JAZZ AT LINCOLN CENTER HONORS THE LIFE AND TIMES OF LEGENDARY HEAVYWEIGHT CHAMPION JACK JOHNSON At PREMIERE JACK JOHNSON FESTIVAL
November 12 & 13
• Film presentation of excerpts from soon-to-be-released documentary Unforgivable Blackness: The Rise and Fall of Jack Johnson introduced by its director Ken Burns and featuring musical performance by the Wynton Marsalis Septet on November 12 & 13 at 8pm
• FREE EVENT: Featured guest artists showcase skill and talent in Between the Ropes: Musician Battle at Dizzy's Club Coca-Cola on November 13 at 1pm
October 22, 2004 (New York, NY) Jazz at Lincoln Center proudly commemorates the Jack Johnson Festival in its new home, Frederick P. Rose Hall, for two special evenings of jazz and film on Friday, November 12 and Saturday, November 13 at 8:00pm.

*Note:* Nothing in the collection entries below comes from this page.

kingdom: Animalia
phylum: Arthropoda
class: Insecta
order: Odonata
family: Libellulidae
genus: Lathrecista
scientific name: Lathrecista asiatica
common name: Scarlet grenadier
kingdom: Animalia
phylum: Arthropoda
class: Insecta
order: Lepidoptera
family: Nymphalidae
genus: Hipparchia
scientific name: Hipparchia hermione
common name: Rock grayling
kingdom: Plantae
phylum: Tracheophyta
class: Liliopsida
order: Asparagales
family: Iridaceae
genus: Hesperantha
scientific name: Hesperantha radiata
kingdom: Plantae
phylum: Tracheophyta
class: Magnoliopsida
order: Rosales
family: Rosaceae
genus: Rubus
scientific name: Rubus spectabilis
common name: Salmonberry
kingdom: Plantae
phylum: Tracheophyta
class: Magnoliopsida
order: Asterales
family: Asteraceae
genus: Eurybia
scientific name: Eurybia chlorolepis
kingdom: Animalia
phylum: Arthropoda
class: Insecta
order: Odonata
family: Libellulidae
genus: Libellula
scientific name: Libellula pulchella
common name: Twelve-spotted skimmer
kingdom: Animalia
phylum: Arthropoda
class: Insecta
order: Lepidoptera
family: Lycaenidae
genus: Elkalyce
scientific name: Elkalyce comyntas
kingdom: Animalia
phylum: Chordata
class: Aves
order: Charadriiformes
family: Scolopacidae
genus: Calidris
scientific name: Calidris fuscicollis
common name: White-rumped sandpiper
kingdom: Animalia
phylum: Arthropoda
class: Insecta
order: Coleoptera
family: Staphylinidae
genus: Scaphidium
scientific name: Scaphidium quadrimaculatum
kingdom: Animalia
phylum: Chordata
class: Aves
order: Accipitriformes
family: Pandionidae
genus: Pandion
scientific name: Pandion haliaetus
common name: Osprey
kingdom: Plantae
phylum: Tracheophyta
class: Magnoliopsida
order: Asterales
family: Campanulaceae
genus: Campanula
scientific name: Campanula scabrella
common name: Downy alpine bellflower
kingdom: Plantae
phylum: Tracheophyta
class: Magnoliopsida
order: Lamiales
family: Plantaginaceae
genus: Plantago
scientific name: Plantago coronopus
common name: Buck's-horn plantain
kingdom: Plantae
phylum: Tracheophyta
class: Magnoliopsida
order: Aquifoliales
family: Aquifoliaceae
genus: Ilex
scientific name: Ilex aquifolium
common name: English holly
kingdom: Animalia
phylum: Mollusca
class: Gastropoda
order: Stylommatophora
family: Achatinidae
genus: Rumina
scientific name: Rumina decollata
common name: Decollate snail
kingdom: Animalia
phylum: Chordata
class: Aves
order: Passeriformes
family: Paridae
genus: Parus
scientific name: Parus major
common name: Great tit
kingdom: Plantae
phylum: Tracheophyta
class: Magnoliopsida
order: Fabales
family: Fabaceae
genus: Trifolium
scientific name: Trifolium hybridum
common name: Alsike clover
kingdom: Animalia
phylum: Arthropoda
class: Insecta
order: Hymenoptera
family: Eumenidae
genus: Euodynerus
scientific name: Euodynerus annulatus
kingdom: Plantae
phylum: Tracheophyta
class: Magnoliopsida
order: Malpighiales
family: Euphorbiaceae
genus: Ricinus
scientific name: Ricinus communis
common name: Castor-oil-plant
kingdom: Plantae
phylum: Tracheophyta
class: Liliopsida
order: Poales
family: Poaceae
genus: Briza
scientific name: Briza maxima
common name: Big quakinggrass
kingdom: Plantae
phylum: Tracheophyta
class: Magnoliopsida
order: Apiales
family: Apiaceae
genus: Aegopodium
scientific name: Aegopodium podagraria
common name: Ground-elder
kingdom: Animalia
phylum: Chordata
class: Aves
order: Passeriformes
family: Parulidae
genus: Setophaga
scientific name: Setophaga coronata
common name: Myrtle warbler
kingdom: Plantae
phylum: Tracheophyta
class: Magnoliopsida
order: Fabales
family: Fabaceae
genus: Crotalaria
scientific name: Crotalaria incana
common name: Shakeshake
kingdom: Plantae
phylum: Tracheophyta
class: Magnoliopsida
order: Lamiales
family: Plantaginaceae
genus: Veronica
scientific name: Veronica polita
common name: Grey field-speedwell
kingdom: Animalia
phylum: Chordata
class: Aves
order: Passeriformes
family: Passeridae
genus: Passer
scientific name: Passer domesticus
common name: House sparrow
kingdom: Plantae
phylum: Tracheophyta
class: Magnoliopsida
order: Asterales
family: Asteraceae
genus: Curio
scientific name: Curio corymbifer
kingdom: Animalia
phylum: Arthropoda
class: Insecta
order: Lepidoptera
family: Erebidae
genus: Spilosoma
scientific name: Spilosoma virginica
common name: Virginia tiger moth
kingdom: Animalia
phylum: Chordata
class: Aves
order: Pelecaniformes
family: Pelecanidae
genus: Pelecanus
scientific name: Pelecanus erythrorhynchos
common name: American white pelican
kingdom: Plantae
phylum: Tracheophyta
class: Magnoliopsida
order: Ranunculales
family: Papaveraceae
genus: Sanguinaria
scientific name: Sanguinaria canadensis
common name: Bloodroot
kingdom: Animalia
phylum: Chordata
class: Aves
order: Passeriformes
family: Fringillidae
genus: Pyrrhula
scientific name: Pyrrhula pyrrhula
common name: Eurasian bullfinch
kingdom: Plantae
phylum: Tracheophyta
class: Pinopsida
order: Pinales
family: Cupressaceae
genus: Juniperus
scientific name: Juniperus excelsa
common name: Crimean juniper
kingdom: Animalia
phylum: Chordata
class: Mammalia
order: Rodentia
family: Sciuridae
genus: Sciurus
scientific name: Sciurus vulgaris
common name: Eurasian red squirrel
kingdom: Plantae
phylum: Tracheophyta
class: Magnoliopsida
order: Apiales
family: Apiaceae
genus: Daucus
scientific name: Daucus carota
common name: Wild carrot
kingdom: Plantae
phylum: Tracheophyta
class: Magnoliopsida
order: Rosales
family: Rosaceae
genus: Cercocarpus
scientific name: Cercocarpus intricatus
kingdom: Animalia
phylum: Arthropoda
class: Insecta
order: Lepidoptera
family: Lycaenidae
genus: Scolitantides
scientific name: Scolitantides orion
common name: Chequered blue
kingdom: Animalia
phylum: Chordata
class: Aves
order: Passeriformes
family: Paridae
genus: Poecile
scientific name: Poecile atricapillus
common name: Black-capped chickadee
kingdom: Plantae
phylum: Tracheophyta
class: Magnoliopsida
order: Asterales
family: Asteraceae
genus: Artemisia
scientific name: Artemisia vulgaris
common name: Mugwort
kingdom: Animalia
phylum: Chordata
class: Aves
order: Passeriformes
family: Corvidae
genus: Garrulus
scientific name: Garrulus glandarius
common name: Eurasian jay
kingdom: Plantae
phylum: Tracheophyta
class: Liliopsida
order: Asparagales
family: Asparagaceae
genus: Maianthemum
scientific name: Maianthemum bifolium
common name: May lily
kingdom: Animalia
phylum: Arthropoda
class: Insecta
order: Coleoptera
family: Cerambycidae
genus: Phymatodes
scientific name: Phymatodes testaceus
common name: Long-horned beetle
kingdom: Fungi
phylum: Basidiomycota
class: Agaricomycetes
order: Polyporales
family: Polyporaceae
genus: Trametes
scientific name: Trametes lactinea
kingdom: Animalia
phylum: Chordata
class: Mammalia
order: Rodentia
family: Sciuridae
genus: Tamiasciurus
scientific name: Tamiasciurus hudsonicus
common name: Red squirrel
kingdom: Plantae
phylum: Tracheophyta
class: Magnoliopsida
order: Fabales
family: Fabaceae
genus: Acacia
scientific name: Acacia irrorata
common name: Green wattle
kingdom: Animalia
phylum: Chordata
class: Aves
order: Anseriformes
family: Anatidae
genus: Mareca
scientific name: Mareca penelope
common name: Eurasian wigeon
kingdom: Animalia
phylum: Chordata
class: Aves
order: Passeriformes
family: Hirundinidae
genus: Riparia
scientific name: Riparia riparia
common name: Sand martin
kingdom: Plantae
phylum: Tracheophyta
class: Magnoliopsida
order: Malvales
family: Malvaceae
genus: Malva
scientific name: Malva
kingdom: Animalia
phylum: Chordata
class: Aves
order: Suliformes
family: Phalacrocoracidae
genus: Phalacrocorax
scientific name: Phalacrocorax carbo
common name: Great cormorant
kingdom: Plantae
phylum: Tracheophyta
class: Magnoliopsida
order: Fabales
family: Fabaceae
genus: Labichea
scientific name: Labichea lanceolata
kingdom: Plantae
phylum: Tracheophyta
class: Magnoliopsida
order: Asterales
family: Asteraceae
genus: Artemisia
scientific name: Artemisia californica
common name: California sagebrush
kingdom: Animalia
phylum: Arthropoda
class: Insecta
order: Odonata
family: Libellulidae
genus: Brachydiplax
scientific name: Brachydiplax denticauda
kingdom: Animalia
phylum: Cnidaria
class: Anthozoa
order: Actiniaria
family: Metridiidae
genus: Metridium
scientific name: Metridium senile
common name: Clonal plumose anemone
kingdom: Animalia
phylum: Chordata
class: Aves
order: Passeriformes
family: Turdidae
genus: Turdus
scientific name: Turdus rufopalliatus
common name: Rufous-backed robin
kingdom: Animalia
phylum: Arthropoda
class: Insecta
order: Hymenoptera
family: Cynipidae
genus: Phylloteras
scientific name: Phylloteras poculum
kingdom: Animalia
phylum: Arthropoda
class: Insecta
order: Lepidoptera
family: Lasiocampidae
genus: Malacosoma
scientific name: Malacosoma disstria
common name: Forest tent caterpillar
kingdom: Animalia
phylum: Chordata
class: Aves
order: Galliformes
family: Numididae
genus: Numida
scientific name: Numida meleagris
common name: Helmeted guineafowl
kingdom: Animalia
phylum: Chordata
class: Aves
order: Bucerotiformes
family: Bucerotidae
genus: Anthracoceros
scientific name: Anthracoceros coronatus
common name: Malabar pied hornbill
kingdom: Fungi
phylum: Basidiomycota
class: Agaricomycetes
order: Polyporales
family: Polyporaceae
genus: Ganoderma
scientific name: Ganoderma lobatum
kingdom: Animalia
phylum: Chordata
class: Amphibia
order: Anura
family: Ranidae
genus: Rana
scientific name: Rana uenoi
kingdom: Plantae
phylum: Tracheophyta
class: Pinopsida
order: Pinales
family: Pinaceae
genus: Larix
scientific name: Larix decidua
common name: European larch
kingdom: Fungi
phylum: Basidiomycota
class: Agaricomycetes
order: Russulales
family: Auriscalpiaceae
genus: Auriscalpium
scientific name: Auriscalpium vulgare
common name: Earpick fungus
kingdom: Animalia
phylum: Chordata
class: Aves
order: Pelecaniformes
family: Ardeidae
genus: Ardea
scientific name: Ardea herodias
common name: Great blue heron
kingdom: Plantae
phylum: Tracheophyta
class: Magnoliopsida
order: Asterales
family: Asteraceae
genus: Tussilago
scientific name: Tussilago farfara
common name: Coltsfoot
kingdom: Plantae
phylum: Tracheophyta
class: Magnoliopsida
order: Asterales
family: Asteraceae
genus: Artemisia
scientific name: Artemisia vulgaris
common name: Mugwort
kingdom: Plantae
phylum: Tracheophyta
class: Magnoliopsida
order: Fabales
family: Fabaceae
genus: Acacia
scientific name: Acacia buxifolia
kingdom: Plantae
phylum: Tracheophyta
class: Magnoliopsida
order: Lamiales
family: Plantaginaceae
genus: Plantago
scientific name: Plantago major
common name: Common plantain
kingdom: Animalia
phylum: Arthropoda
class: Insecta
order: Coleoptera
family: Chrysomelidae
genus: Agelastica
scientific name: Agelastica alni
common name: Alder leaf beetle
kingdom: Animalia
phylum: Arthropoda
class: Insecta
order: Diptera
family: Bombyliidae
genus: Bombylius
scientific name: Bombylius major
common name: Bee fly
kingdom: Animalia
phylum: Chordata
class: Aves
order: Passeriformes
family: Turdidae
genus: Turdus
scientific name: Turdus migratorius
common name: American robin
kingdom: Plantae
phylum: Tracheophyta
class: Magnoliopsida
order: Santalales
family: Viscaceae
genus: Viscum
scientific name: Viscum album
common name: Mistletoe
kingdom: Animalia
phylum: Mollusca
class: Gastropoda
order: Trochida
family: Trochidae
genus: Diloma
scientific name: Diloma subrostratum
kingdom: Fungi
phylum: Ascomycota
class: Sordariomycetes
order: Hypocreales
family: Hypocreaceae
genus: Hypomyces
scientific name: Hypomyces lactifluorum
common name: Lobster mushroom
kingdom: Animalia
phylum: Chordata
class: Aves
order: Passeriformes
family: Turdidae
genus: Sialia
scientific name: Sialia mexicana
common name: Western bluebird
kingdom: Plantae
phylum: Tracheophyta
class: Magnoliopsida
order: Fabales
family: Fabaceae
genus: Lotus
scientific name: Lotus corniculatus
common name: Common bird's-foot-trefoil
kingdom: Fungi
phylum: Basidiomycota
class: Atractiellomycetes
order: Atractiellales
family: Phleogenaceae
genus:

During the first half of the program, acclaimed filmmaker Ken Burns, along with Jazz at Lincoln Center Artistic Director Wynton Marsalis, will provide commentary and present clips from Unforgivable Blackness: The Rise and Fall of Jack Johnson, Mr. Burns' upcoming documentary on the heavyweight-boxing champion, author, patent-holding inventor and aspiring bass player. Mr. Marsalis composed the original score and, with the Wynton Marsalis Septet, will perform this extraordinary music during the second half of the program to round out a knockout evening. This is the first film presentation in Rose Theater — one of the three main performance spaces in Frederick P. Rose Hall — that was designed for jazz, but also accommodates opera, dance, theater and orchestral performances. Tickets for this special event are $10, $40, $75, $100, $115 and $150 and are available at the new Jazz at Lincoln Center box office on Broadway at 60th St., by calling CenterCharge at (212) 721-6500 or via
www.jalc.org. These performances are sponsored by Cadillac.
On Saturday, November 13 at 1:00pm, Between the Ropes will feature jazz musicians as they duel in friendly musician battles for an afternoon in Dizzy's Club Coca-Cola, a 140-seat jazz club with down-home yet sophisticated atmosphere, against a backdrop of Central Park and the Manhattan skyline. Special guest artists, to be announced, will showcase skill and talent during these exclusive one-on-one battles. This event is free and open to the public.
In Unforgivable Blackness, his latest work, Mr. Burns tells the story of the first black heavyweight champion of the world, who challenged the prejudices of his day. During the seven years (1908-15) he reigned supreme, the boxing establishment agitated to find a Great White Hope who might unseat him (the era's openly racist expressions are shocking today). Unforgivable Blackness is a fascinating, complex study of a magnificently gifted athlete who loved to read, party and "womanize," and whose independence and dignity collided both with a racist society and his own large, self-defeating appetites.